On Tue, Oct 21, 2025 at 09:13:28PM -1000, Linus Torvalds wrote:
> On Tue, 21 Oct 2025 at 21:08, Pedro Falcato <pfalcato@...e.de> wrote:
> >
> > I think we may still have a problematic (rare, possibly theoretical) race here where:
> >
> >    T0                                           T1                                              T3
> > filemap_read_fast_rcu()    |                                                    |
> >   folio = xas_load(&xas);  |                                                    |
> >   /* ... */                |  /* truncate or reclaim frees folio, bumps delete  |
> >                            |     seq */                                         |       folio_alloc() from e.g secretmem
> >                            |                                                    |       set_direct_map_invalid_noflush(!!)
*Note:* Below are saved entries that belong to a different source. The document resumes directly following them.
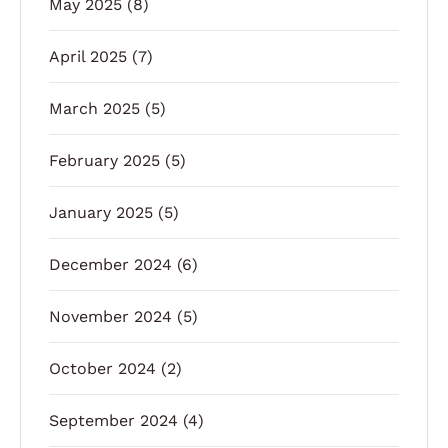
May 2025
(8)
April 2025
(7)
March 2025
(5)
February 2025
(5)
January 2025
(5)
December 2024
(6)
November 2024
(5)
October 2024
(2)
September 2024
(4)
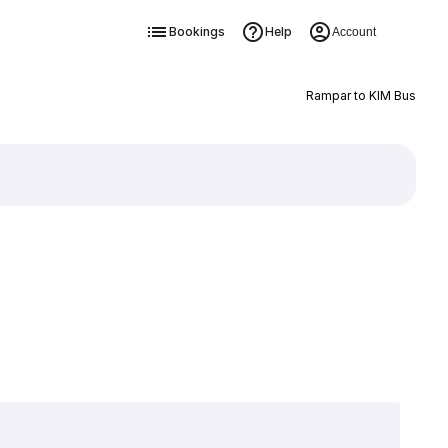
Bookings
Help
Account
Rampar to KIM Bus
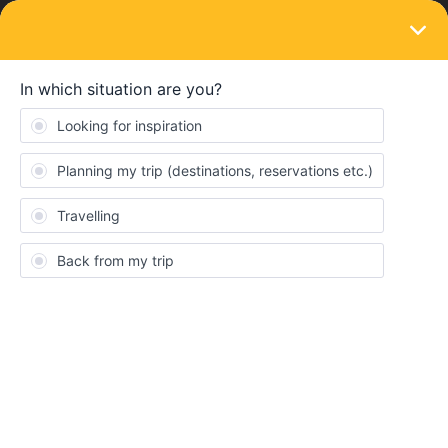
LOGIN
Eurail & Interrail Passes
First class or Second class pass?
Forum|Forum|4 years ago
11 replies
jodiechristie
J
I’m looking into booking my interrail pass for next year and as I’ve
never done it before I’m not sure wether to buy a first or second
class pass. Are their any major differences between the two and
is paying the extra money for first class worth it?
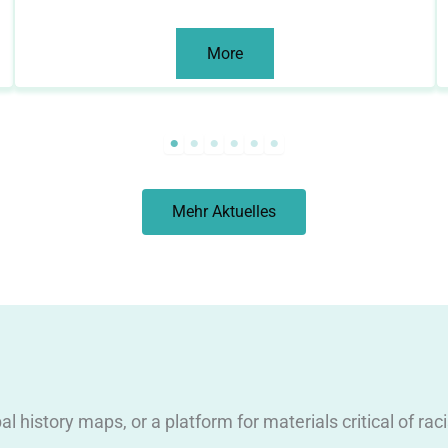
More
Mehr Aktuelles
obal history maps, or a platform for materials critical of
> > memcpy_from_file_folio()   |                                                    |
> >
> > We may have to use copy_from_kernel_nofault() here? Or is something else stopping this from happening?
> 
> Explain how the sequence count doesn't catch this?
> 
> We read the sequence count before we do the xas_load(), and we verify
> it after we've done the memcpy_from_folio.
> 
> The whole *point* is that the copy itself is not race-free. That's
> *why* we do the sequence count.
> 
> And only after the sequence count has been verified do we then copy
> the result to user space.
> 
> So the "maybe this buffer content is garbage" happens, but it only
> happens in the temporary kernel on-stack buffer, not visibly to the
> user.

The problem isn't that the contents might be garbage, but that the direct map
may be swept from under us, as we don't have a reference to the folio. So the
folio can be transparently freed under us (as designed), but some user can
call fun stuff like set_direct_map_invalid_noflush() and we're not handling
any "oopsie we faulted reading the folio" here. The sequence count doesn't
help here, because we, uhh, faulted. Does this make sense?

TL;DR I don't think it's safe to touch the direct map of folios we don't own
without the seatbelt of a copy_from_kernel_nofault or so.